Most infrastructure work disappears.

A service gets deployed. A tunnel is configured. A DNS rule is fixed. A pipeline starts passing. A dashboard eventually becomes useful. Then, a few weeks later, the reasoning behind those decisions is scattered across terminal history, private notes, half-written documentation, and memory.

WitzOps exists to fight that drift.

The goal is not to publish a perfect platform. The goal is to document the process of building one: the small decisions, the trade-offs, the experiments, and the patterns that survive contact with reality.

WitzOps sits at the intersection of a few things I care about:

  • self-hosted infrastructure;
  • DevOps automation;
  • secure access;
  • observability;
  • Infrastructure as Code;
  • AI-assisted engineering workflows;
  • clear technical writing.

That combination matters because infrastructure is not just a pile of services. A useful platform needs structure. It needs names that make sense, routes that can be explained, access rules that are intentional, and documentation that survives longer than the person who typed the command.

It also needs boundaries.

Some notes are private by nature: exact hostnames, IP addresses, credentials, tunnel identifiers, admin URLs, and operational runbooks. Publishing those would not be documentation. It would be an invitation to regret.

But the thinking behind the system can be public.

A private runbook can become a public engineering article. A concrete setup can become a reusable pattern. A messy experiment can become a lesson.

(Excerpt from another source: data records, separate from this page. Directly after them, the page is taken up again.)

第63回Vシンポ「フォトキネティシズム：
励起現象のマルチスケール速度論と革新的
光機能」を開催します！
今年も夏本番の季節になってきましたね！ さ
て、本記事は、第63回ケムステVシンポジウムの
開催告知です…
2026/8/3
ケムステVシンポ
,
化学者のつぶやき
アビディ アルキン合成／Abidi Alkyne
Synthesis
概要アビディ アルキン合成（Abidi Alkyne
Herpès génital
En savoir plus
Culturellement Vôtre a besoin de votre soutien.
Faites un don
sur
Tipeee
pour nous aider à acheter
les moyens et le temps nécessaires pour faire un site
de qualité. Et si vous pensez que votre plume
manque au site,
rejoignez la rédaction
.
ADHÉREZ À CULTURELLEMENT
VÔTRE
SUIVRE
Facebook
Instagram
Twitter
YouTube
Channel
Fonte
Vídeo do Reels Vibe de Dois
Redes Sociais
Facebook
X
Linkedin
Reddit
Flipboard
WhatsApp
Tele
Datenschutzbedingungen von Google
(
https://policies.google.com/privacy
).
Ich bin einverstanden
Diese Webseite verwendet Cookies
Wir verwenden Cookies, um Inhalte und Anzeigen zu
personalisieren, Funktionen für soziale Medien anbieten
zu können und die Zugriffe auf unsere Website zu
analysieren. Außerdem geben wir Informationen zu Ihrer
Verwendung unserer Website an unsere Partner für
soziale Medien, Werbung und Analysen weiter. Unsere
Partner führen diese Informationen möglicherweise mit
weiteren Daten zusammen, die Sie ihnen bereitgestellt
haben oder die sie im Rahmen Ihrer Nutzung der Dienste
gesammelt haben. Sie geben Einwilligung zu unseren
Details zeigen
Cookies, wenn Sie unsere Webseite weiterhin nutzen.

The important part is to remove the sensitive coordinates and keep the reasoning.

That is the editorial rule behind WitzOps:

private implementation stays private;
public engineering thinking becomes reusable.

This site is also an experiment in working with AI agents more deliberately.

AI tools are good at generating code, but they are much more useful when the project gives them context: design direction, publication rules, architecture notes, and clear boundaries. WitzOps is built with that in mind. The repository is not just source code. It is also an instruction surface for future agents and contributors.

That means the documentation matters as much as the implementation.

The site starts small on purpose:

  • a public landing page;
  • a projects section;
  • architecture notes;
  • lab stack notes;
  • short blog posts;
  • project detail pages.

No grand launch. No fake maturity. No “revolutionary platform” language.

Just a visible, incremental engineering notebook.

The long-term goal is to turn platform work into something easier to inspect, explain, automate, and improve. If a decision matters, it should be possible to find it again. If an experiment teaches something, it should not vanish. If a system becomes useful, its shape should be documented.

WitzOps is the place where that work becomes visible.